● REQUIRED WORK: Only the lines from the one containing "AWARENESS AND TRAINING" through the one containing "progress towards their" should be printed, exactly as they appear below, with both ends included.
══ DATA FOR THIS EXERCISE
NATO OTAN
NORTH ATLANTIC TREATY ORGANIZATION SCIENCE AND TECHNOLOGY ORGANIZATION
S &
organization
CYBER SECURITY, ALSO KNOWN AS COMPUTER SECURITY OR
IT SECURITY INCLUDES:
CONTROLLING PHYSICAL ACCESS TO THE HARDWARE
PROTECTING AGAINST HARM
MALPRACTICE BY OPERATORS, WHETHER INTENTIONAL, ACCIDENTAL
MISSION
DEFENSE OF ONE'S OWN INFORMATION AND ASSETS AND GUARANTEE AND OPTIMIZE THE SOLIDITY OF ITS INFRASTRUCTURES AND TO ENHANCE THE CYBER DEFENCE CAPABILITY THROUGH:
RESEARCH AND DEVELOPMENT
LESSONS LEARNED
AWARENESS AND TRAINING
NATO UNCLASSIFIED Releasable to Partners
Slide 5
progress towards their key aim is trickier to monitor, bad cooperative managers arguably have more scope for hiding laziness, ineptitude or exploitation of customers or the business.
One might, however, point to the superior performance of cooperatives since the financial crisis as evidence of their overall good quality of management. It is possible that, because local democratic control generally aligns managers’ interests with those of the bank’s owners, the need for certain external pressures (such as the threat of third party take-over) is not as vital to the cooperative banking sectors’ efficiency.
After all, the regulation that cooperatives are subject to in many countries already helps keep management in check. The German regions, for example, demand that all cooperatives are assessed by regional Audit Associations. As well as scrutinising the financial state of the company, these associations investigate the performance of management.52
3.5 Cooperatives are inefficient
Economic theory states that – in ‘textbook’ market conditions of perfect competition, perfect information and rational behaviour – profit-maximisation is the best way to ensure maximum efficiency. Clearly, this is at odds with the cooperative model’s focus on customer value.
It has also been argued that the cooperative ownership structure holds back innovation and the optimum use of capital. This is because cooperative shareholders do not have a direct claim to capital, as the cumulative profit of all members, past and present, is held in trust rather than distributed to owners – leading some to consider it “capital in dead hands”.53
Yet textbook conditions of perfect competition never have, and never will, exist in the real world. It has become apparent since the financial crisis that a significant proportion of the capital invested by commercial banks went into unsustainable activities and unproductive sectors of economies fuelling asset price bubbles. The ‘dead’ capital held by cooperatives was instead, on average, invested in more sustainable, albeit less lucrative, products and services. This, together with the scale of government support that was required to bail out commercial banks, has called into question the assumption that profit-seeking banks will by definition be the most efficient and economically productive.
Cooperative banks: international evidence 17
════
● TASK ANSWER:
AWARENESS AND TRAINING
NATO UNCLASSIFIED Releasable to Partners
Slide 5
progress towards their key aim is trickier to monitor, bad cooperative managers arguably have more scope for hiding laziness, ineptitude or exploitation of customers or the business.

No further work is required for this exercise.